### Reading passage
○ ○ ○ ○
Statistics for whole dataset

how to calculate statistics (mean, variance, skewness,kutosis)on whole dataset . loading huge dataset at once is a problem. is there any trick for this?

i could not find in built functions for skewness , kutosis for tensors.
how to move numpy nd array to gpu in that case?

You can create gpu tensor from numpy array like this:

array = torch.from_numpy(some_np_array).float().to(device)

and calculate like this:

mean = torch.mean(array)
diffs = array - mean
var = torch.mean(torch.pow(diffs, 2.0))
std = torch.pow(var, 0.5)
zscores = diffs / std
skews = torch.mean(torch.pow(zscores, 3.0))
kurtoses = torch.mean(torch.pow(zscores, 4.0)) - 3.0 
1 Like

thank you!
○ ○ ○ ○
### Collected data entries
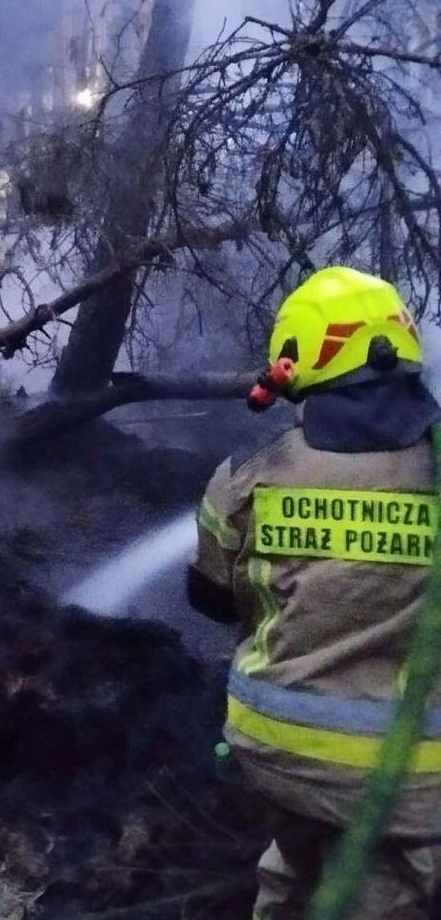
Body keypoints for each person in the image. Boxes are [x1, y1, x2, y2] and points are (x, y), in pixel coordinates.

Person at [188, 266, 441, 919]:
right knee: (389, 893)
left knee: (295, 862)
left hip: (272, 747)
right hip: (410, 771)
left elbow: (213, 598)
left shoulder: (250, 468)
○ ○ ○ ○
### Tasks and exercises
a – What line of code does the reply in the forum thread on dataset statistics give for turning a numpy array into a GPU tensor?
b – Name every variable that gets a value in the code block of the forum thread on dataset statistics, starting at "mean = torch.mean(array)".
c – Write the next part of the forum thread on dataset statistics, picking up after its final post.
The listing is separate from the forum thread on dataset statistics.

### Solved problems
a – array = torch.from_numpy(some_np_array).float().to(device)

b – mean, diffs, var, std, zscores, skews, kurtoses

c –
but what is d in diffs = d - mean ?

I’m sorry it’s supposed to be array. I will edit answer

thanks!
for few datasets, the skewness and kurtosis values are nan. could you please tell me why is that? what is the statistical significance of that?

It could be alot of reasons. Like std == 0 => zscores = inf and so on. I recommend you to print each number to make sure which one is NaN

If this solved your problem could you please mark it as a solution?

yes. thanks for your support!